White Lies' third album, Big TV, doesn't shy away from ambition, delivering a stylized, polished concept album that tells the story of young lovers moving from a small town to the fast-paced city. But bigger isn't necessarily better, as the bulk of the songs display a stunning similarity to much of what White Lies has done in the past. Synths are more prevalent here than on the band's previous efforts, but the subtle layer of electronic effects does little to break up the often-doleful atmosphere.
The expansive, space-rock-esque title track kicks things off in earnest, laying out the thematic foundation for the rest of the album's heavyhearted narrative. "And you can get me work, but I can't work for free/I've got a room downtown with a bed and big TV," croons frontman Harry McVeigh, his voice carrying the familiar tone of eager longing that's become his signature.

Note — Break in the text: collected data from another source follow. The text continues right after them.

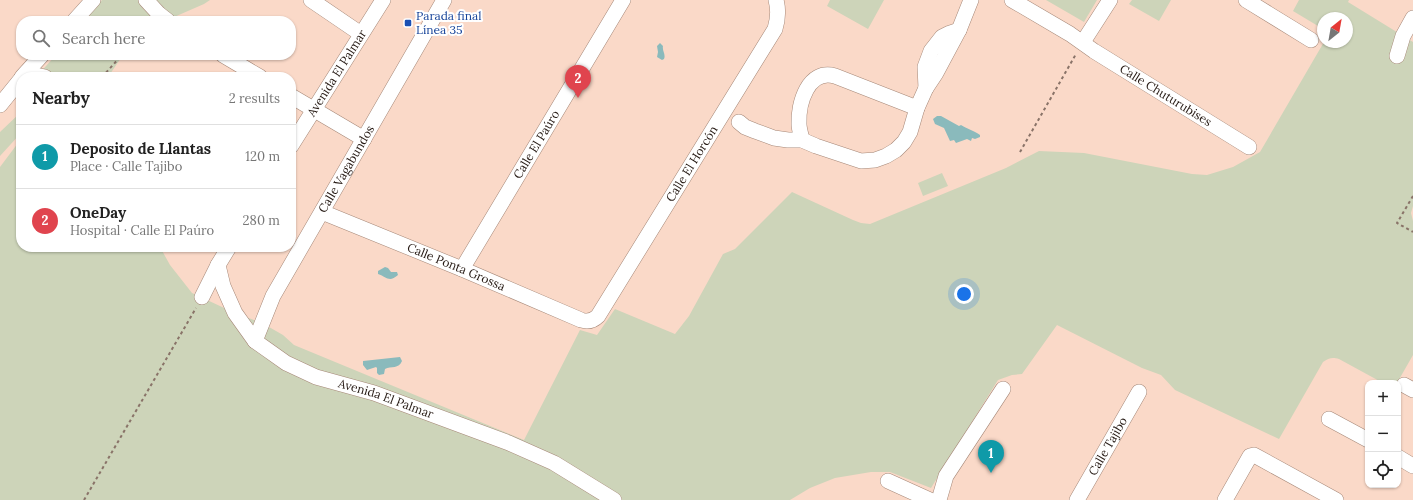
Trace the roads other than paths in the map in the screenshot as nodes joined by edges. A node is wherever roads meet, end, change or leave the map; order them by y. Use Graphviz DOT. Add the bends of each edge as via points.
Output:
graph roads {
  1 [pos="93,0"];
  2 [pos="146,0"];
  3 [pos="311,0"];
  4 [pos="383,0"];
  5 [pos="444,0"];
  6 [pos="623,0"];
  7 [pos="776,0"];
  8 [pos="971,0"];
  9 [pos="1012,0"];
  10 [pos="1110,0"];
  11 [pos="1246,0"];
  12 [pos="79,16"];
  13 [pos="162,16"];
  14 [pos="1413,18"];
  15 [pos="361,34"];
  16 [pos="1311,40"];
  17 [pos="1083,42"];
  18 [pos="1396,56"];
  19 [pos="37,60"];
  20 [pos="231,60"];
  21 [pos="27,72"];
  22 [pos="252,72"];
  23 [pos="16,85"];
  24 [pos="296,99"];
  25 [pos="0,104"];
  26 [pos="917,108"];
  27 [pos="314,109"];
  28 [pos="739,122"];
  29 [pos="296,138"];
  30 [pos="364,139"];
  31 [pos="802,140"];
  32 [pos="1249,147"];
  33 [pos="322,212"];
  34 [pos="226,252"];
  35 [pos="218,265"];
  36 [pos="462,269"];
  37 [pos="202,296"];
  38 [pos="590,321"];
  39 [pos="255,341"];
  40 [pos="1003,389"];
  41 [pos="1139,392"];
  42 [pos="1329,419"];
  43 [pos="1365,438"];
  44 [pos="1401,459"];
  45 [pos="1413,466"];
  46 [pos="888,481"];
  47 [pos="614,500"];
  48 [pos="930,500"];
  49 [pos="939,500"];
  50 [pos="1077,500"];
  51 [pos="1224,500"];
  52 [pos="1336,500"];
  1 -- 12 [label="street"];
  2 -- 13 [label="street"];
  3 -- 15 [label="street"];
  4 -- 15 [label="street, Avenida El Palmar"];
  5 -- 30 [label="street, Calle Vagabundos"];
  6 -- 36 [label="street, Calle El Paúro"];
  7 -- 38 [label="street, Calle El Horcón" via="778,20 775,29 598,316"];
  8 -- 26 [label="street" via="959,30 942,37 931,51 931,70"];
  9 -- 17 [label="street, Calle Chuturubises"];
  10 -- 17 [label="street"];
  11 -- 16 [label="street"];
  14 -- 18 [label="street"];
  15 -- 27 [label="street, Avenida El Palmar"];
  17 -- 32 [label="street, Calle Chuturubises"];
  19 -- 21 [label="street"];
  20 -- 22 [label="street"];
  23 -- 25 [label="street"];
  24 -- 27 [label="street"];
  26 -- 31 [label="street" via="910,132 904,142 891,153 875,160 861,161"];
  26 -- 31 [label="street" via="835,76 822,75 811,82 801,104 799,124"];
  27 -- 29 [label="street, Avenida El Palmar"];
  27 -- 30 [label="street"];
  28 -- 31 [label="street" via="755,132 774,138"];
  30 -- 33 [label="street, Calle Vagabundos"];
  33 -- 36 [label="street, Calle Ponta Grossa"];
  33 -- 39 [label="street, Calle Vagabundos" via="273,296"];
  34 -- 35 [label="street"];
  35 -- 37 [label="street"];
  35 -- 39 [label="street, Avenida El Palmar" via="223,286 235,313"];
  36 -- 38 [label="street, Calle Ponta Grossa" via="581,320"];
  39 -- 47 [label="street, Avenida El Palmar" via="286,363 316,377 381,396 554,463"];
  40 -- 49 [label="street" via="946,476"];
  41 -- 50 [label="street, Calle Tajibo"];
  42 -- 43 [label="street"];
  44 -- 45 [label="street"];
  46 -- 48 [label="street"];
  51 -- 52 [label="street" via="1240,473 1274,466"];
}
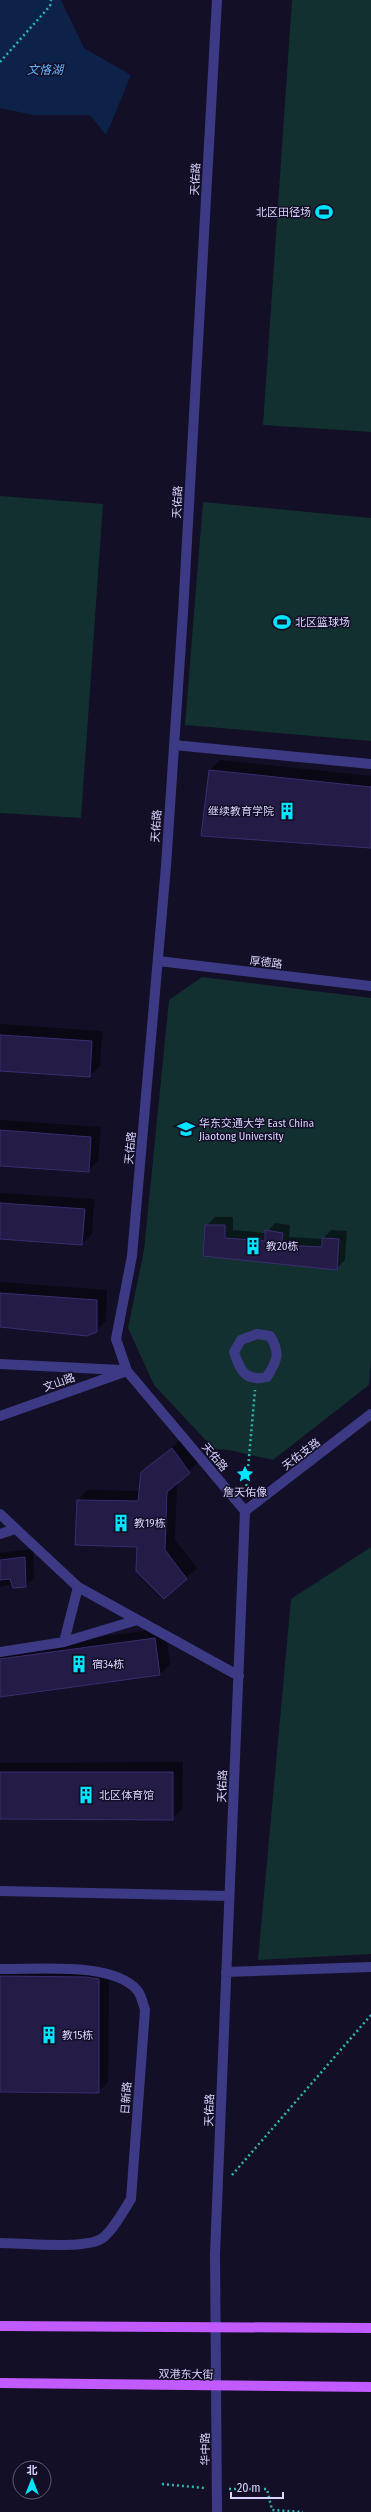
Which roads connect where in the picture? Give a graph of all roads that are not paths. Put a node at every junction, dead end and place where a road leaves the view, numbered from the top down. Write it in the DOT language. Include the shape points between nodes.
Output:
graph roads {
  1 [pos="217,0"];
  2 [pos="174,745"];
  3 [pos="371,764"];
  4 [pos="158,961"];
  5 [pos="371,986"];
  6 [pos="0,1364"];
  7 [pos="127,1371"];
  8 [pos="255,1380"];
  9 [pos="371,1414"];
  10 [pos="0,1416"];
  11 [pos="245,1511"];
  12 [pos="0,1514"];
  13 [pos="15,1529"];
  14 [pos="0,1534"];
  15 [pos="78,1587"];
  16 [pos="138,1620"];
  17 [pos="64,1642"];
  18 [pos="0,1652"];
  19 [pos="239,1676"];
  20 [pos="0,1891"];
  21 [pos="230,1896"];
  22 [pos="371,1967"];
  23 [pos="0,1969"];
  24 [pos="226,1972"];
  25 [pos="0,2243"];
  26 [pos="0,2326"];
  27 [pos="216,2328"];
  28 [pos="371,2328"];
  29 [pos="0,2383"];
  30 [pos="217,2386"];
  31 [pos="371,2386"];
  32 [pos="217,2512"];
  1 -- 2 [label="street, 天佑路"];
  2 -- 3 [label="street"];
  2 -- 4 [label="street, 天佑路"];
  4 -- 5 [label="street, 厚德路"];
  4 -- 7 [label="street, 天佑路" via="132,1256 116,1339"];
  6 -- 7 [label="street"];
  7 -- 10 [label="street, 文山路"];
  7 -- 11 [label="street, 天佑路"];
  8 -- 8 [label="street" via="267,1377 276,1364 278,1347 270,1336 257,1334 241,1340 234,1352 238,1365 245,1375"];
  9 -- 11 [label="street, 天佑支路"];
  11 -- 19 [label="street, 天佑路"];
  12 -- 13 [label="street"];
  13 -- 14 [label="street"];
  13 -- 15 [label="street"];
  15 -- 16 [label="street"];
  15 -- 17 [label="street"];
  16 -- 17 [label="street"];
  16 -- 19 [label="street"];
  17 -- 18 [label="street"];
  19 -- 21 [label="street, 天佑路"];
  20 -- 21 [label="street"];
  21 -- 24 [label="street, 天佑路"];
  22 -- 24 [label="street"];
  23 -- 25 [label="street, 日新路" via="95,1971 118,1977 138,1990 145,2010 131,2199 116,2223 99,2240 70,2244"];
  24 -- 27 [label="street, 天佑路" via="215,2254"];
  26 -- 27 [label="main road"];
  27 -- 28 [label="main road"];
  27 -- 30 [label="street, 华中路"];
  29 -- 30 [label="main road, 双港东大街"];
  30 -- 31 [label="main road, 双港东大街"];
  30 -- 32 [label="street, 华中路"];
}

Big TV comprises opposing tonal peaks and valleys; slow-burners like "Change" and "Heaven Wait" are offset by catchy, riff-driven numbers like lead single "There Goes Our Love Again" and "First Time Caller," whose rather bland hook ("She said I was a first-time caller, long time listener/I've been waiting a while to talk to you") is counterbalanced by an elegant, echoing string section expertly interwoven with drummer Jack Brown's razor-sharp percussion.
Despite its lofty aspirations, though, much of Big TV is formulaic, with the group doing just enough to keep their fanbase happy, but refusing to branch out beyond the trendy U.K. new-wave revivalism that made their 2009 debut, To Lose a Life, such a success. It's a pleasant enough listen, and the hooks are plentiful, but White Lies don't appear to want to completely engage their audience in the album's prevalent, genuinely important message that contemporary success can be deceptively shallow when sought under duress.